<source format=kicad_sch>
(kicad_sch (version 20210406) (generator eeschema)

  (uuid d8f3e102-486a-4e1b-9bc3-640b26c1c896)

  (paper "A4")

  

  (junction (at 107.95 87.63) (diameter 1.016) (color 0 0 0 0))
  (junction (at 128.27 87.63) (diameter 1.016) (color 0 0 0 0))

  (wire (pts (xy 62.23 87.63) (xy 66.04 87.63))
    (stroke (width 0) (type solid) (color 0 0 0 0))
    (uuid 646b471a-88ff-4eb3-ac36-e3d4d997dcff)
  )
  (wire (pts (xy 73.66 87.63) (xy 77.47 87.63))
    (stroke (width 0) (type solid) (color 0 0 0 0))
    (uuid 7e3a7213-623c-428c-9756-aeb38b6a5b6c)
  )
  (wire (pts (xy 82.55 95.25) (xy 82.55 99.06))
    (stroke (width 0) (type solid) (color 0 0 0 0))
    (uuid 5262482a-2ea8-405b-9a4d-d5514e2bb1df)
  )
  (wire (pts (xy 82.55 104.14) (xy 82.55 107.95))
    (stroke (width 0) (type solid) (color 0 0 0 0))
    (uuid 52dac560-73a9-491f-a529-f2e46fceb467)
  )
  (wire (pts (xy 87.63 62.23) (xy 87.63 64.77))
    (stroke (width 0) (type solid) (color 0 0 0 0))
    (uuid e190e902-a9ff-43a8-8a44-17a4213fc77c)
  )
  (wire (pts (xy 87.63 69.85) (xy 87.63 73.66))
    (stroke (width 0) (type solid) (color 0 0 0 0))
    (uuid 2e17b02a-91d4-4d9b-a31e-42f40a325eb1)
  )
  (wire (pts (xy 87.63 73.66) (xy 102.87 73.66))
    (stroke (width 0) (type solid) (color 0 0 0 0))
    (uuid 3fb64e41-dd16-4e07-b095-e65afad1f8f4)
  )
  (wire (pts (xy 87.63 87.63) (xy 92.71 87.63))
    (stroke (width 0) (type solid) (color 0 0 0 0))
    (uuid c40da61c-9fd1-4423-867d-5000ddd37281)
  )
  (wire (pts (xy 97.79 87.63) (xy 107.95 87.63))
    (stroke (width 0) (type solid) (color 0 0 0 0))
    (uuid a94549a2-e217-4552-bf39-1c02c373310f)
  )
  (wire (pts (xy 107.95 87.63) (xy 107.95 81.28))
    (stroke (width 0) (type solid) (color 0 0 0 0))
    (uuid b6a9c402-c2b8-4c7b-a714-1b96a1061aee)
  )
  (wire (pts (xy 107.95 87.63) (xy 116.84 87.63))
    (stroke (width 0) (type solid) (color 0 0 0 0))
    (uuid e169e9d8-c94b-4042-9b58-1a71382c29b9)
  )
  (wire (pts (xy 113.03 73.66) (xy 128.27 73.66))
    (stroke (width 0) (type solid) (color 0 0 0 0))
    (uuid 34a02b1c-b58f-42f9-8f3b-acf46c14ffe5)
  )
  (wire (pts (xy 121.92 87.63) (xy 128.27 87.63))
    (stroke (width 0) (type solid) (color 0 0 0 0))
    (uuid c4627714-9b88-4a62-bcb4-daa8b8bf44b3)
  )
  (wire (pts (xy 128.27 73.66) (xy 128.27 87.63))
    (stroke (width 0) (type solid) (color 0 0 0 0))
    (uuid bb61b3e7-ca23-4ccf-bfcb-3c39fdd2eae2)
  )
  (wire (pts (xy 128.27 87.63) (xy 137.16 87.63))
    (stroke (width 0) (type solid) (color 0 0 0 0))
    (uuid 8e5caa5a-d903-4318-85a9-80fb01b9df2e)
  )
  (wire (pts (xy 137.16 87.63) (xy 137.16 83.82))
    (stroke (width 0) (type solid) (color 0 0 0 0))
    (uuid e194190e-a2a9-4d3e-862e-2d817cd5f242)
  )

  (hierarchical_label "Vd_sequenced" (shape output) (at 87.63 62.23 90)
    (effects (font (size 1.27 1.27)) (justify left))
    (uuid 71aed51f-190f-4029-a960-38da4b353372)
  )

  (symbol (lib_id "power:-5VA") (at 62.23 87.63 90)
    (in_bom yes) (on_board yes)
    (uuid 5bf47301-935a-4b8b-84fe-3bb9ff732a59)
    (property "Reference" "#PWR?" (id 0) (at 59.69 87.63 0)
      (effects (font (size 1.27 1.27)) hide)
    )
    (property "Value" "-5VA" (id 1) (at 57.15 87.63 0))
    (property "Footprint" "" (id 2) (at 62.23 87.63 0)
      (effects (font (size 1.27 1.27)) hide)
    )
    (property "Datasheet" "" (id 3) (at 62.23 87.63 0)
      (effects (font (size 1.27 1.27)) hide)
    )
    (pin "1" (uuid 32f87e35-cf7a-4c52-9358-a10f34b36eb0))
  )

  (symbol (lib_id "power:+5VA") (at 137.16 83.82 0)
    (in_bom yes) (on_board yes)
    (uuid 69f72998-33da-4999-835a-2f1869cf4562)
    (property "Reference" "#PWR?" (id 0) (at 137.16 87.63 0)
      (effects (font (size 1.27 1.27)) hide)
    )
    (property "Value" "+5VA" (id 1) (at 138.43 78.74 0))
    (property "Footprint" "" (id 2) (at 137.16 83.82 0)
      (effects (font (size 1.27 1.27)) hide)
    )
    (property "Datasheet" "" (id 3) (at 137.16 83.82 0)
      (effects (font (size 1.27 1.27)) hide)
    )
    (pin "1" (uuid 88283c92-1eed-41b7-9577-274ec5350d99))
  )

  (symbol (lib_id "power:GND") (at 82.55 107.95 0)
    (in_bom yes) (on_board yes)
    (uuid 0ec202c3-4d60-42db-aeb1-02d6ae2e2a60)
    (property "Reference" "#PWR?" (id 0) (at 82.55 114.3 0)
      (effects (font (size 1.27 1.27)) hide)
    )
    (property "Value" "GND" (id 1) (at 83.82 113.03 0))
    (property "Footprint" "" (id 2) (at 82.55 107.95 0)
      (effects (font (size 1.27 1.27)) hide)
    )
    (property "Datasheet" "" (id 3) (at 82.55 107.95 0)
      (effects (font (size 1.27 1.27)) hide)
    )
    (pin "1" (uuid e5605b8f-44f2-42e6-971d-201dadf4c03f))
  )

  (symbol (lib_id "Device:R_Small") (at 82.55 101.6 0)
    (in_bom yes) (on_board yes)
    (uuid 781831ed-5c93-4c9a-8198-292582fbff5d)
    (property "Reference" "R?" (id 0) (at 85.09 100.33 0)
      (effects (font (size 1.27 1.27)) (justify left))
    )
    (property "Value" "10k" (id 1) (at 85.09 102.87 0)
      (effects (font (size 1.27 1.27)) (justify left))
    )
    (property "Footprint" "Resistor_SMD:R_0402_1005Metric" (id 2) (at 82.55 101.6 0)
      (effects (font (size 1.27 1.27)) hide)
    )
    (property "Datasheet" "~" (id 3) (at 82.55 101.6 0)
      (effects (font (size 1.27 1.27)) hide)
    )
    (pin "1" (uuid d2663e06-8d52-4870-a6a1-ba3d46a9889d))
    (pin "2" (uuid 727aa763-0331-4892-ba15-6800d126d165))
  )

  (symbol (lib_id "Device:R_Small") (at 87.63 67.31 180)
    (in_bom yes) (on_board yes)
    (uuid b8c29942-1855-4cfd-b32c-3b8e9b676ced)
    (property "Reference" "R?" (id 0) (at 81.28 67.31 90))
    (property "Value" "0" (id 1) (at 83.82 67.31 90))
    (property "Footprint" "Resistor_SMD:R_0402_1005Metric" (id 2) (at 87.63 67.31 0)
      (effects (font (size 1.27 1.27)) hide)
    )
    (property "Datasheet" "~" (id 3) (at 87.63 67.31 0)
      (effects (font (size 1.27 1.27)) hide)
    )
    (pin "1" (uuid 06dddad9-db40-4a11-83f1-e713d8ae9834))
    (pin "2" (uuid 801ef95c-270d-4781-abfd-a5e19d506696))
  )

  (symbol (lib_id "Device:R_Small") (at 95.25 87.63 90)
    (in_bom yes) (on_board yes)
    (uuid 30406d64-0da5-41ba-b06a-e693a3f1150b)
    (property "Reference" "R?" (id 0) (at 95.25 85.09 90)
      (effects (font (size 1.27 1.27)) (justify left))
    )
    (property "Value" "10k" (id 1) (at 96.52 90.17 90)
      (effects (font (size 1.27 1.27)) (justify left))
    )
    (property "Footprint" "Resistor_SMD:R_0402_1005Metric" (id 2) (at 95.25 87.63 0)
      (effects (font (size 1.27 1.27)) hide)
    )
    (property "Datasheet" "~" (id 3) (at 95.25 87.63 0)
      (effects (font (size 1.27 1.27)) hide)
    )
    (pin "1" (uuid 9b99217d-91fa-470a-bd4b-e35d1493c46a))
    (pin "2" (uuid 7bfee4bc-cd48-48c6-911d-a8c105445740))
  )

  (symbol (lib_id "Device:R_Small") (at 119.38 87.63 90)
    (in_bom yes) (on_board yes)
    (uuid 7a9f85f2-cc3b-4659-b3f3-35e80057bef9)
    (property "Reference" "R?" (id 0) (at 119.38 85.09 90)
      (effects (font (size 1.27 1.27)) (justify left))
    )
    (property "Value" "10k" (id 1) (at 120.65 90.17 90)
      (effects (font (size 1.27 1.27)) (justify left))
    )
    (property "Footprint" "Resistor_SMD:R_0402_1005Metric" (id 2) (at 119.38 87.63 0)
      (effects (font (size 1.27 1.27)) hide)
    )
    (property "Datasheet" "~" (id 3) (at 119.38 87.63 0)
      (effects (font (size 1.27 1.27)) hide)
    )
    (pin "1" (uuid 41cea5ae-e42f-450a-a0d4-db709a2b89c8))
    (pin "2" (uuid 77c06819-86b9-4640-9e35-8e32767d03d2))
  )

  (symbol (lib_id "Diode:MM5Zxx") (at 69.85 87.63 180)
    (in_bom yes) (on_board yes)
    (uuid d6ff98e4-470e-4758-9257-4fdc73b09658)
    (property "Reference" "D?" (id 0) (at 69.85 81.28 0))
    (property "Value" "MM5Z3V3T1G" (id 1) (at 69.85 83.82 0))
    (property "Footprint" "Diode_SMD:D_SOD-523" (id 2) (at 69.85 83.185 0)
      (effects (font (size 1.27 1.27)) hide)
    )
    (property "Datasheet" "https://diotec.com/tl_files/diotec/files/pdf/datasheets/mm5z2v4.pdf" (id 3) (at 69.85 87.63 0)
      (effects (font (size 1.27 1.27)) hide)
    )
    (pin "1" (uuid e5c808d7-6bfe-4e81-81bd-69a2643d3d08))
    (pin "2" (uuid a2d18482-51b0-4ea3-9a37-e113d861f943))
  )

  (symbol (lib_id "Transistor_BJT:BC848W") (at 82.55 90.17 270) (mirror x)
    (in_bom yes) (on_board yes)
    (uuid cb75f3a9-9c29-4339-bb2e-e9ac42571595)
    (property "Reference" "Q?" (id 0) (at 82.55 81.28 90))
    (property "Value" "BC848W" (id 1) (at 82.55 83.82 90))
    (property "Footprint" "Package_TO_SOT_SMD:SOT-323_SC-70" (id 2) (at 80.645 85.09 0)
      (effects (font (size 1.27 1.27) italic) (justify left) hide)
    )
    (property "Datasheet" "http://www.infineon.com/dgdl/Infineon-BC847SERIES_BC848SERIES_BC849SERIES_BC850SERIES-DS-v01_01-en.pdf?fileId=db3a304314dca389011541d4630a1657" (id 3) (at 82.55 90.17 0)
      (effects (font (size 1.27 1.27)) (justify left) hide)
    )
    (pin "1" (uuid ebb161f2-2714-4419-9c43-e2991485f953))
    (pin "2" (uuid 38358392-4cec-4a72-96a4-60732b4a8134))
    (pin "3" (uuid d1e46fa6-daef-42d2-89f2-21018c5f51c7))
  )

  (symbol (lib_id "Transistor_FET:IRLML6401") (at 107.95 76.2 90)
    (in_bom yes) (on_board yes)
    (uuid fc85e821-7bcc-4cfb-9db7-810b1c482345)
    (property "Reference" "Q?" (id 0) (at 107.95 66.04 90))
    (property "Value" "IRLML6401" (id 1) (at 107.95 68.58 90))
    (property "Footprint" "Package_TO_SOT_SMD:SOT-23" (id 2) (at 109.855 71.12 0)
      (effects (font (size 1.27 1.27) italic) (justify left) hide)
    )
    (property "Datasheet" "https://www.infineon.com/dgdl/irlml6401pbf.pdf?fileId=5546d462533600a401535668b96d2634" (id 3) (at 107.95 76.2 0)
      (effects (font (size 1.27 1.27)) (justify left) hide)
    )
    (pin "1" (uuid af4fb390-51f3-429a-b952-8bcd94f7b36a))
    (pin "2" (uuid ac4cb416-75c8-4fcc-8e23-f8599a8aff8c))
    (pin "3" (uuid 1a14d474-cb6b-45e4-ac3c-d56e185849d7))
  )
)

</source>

----------------------------------------

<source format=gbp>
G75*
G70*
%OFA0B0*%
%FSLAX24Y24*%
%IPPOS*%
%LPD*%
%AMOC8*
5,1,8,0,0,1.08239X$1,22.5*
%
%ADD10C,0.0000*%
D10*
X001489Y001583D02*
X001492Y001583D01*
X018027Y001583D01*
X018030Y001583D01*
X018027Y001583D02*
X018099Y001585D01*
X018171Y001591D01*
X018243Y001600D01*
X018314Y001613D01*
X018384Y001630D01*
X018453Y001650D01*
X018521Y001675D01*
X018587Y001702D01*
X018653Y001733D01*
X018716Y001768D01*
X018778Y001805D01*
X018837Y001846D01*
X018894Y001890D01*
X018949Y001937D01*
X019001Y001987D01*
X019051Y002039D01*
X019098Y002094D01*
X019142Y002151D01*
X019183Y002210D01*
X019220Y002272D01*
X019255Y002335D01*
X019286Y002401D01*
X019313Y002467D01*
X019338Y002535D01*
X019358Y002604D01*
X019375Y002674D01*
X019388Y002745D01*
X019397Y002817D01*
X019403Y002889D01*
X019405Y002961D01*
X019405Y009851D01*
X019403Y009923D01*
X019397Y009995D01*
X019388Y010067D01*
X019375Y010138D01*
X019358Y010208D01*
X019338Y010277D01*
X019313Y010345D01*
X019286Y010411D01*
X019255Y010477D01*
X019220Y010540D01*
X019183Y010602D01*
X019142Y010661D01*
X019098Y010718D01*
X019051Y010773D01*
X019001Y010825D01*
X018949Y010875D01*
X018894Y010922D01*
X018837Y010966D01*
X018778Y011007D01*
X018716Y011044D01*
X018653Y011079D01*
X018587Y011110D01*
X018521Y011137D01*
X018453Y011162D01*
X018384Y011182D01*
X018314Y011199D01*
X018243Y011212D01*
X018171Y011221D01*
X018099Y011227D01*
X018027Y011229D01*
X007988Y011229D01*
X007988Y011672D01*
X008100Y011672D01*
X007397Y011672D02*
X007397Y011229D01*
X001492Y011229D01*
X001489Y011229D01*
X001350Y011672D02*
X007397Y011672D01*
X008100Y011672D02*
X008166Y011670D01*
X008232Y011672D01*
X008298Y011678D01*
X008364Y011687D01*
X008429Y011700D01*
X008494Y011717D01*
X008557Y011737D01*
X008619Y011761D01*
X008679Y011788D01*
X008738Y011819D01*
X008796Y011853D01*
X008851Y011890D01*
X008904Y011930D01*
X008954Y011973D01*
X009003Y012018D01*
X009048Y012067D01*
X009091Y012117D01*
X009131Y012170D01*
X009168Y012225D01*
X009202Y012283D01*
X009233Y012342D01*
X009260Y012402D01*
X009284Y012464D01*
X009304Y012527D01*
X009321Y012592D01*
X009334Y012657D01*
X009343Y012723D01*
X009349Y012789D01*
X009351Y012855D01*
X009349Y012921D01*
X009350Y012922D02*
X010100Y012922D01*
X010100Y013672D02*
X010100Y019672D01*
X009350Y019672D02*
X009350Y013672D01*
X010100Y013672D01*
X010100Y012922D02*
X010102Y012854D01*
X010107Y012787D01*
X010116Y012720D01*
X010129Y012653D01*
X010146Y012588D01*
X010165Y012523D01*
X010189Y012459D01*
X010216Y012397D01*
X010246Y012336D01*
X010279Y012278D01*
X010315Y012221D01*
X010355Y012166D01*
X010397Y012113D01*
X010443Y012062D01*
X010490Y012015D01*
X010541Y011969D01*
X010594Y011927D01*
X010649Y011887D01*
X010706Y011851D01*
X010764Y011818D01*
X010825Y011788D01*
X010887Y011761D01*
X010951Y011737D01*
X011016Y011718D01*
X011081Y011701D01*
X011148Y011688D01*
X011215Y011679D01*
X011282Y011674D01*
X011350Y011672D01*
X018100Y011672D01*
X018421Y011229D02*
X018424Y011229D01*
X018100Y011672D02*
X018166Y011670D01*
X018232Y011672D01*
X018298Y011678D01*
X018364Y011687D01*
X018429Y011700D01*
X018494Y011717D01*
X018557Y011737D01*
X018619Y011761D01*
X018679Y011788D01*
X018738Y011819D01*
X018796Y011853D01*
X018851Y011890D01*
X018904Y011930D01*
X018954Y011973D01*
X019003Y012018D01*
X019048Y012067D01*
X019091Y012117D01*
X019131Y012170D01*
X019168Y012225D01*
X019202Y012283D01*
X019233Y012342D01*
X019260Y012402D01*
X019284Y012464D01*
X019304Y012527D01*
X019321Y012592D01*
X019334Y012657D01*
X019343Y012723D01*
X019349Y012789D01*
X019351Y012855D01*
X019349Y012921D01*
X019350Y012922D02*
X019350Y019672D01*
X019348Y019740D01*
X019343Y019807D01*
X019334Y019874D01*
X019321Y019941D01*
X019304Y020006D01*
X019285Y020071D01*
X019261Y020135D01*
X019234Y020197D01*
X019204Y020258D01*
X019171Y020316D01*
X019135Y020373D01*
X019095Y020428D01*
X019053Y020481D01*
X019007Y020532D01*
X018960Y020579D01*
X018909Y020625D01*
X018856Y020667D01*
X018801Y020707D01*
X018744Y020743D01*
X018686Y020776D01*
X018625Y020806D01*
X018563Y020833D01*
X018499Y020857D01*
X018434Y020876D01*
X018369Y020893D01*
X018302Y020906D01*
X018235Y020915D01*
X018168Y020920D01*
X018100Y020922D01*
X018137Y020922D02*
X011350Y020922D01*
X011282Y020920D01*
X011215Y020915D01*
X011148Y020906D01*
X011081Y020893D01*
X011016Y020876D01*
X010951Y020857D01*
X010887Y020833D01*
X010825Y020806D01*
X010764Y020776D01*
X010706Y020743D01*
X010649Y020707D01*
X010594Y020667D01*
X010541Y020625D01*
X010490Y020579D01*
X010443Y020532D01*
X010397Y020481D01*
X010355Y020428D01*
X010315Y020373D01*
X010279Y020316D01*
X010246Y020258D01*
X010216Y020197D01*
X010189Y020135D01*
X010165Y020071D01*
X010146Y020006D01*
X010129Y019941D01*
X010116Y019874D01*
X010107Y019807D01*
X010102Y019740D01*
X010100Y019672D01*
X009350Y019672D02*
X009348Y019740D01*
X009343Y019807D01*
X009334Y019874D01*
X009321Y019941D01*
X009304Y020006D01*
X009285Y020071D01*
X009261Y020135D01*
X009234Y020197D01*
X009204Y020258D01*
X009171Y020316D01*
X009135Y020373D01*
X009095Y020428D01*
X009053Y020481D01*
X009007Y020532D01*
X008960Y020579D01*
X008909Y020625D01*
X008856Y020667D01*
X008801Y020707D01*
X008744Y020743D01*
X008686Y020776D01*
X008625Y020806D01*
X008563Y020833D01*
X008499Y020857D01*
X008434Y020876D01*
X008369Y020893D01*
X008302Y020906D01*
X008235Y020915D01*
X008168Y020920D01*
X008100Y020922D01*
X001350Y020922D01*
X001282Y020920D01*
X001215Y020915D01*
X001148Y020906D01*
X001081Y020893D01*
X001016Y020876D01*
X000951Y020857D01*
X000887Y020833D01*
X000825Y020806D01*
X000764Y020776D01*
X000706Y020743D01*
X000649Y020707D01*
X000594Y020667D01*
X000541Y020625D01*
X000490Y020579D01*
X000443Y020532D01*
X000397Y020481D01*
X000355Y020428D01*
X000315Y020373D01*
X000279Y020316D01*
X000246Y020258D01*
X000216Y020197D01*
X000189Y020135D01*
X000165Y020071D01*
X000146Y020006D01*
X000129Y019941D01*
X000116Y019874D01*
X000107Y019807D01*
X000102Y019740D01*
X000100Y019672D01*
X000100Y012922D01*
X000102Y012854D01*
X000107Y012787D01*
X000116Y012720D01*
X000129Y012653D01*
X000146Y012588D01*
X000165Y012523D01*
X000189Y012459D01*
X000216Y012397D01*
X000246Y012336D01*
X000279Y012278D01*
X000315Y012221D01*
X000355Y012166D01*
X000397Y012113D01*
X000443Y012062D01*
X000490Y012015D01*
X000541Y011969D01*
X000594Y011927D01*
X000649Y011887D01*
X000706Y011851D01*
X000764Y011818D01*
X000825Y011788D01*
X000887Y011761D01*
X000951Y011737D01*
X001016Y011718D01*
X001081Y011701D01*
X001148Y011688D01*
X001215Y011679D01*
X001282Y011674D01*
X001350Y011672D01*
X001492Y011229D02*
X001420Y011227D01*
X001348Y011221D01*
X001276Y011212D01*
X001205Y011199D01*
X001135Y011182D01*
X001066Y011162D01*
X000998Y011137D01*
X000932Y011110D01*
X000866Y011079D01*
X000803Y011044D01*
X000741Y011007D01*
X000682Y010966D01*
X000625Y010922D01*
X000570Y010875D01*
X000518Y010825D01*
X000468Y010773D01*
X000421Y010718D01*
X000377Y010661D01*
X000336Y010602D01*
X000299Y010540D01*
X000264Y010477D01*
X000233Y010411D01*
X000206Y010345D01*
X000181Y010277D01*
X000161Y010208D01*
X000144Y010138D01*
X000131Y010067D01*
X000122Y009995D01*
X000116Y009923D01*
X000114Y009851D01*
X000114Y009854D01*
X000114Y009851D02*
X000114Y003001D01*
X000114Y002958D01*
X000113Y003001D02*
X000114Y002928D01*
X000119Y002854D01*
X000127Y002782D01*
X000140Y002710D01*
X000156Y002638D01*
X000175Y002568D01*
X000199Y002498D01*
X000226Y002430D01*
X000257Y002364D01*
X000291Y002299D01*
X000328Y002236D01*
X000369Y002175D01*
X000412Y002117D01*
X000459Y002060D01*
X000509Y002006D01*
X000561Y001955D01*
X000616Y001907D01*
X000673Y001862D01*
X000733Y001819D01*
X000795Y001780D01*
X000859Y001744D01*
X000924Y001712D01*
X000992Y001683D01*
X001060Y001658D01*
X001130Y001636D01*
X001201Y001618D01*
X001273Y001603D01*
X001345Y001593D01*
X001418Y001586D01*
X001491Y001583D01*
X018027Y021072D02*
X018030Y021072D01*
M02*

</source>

----------------------------------------

Copy every line of the records above that holds the word "dgdl".

    (property "Datasheet" "http://www.infineon.com/dgdl/Infineon-BC847SERIES_BC848SERIES_BC849SERIES_BC850SERIES-DS-v01_01-en.pdf?fileId=db3a304314dca389011541d4630a1657" (id 3) (at 82.55 90.17 0)
    (property "Datasheet" "https://www.infineon.com/dgdl/irlml6401pbf.pdf?fileId=5546d462533600a401535668b96d2634" (id 3) (at 107.95 76.2 0)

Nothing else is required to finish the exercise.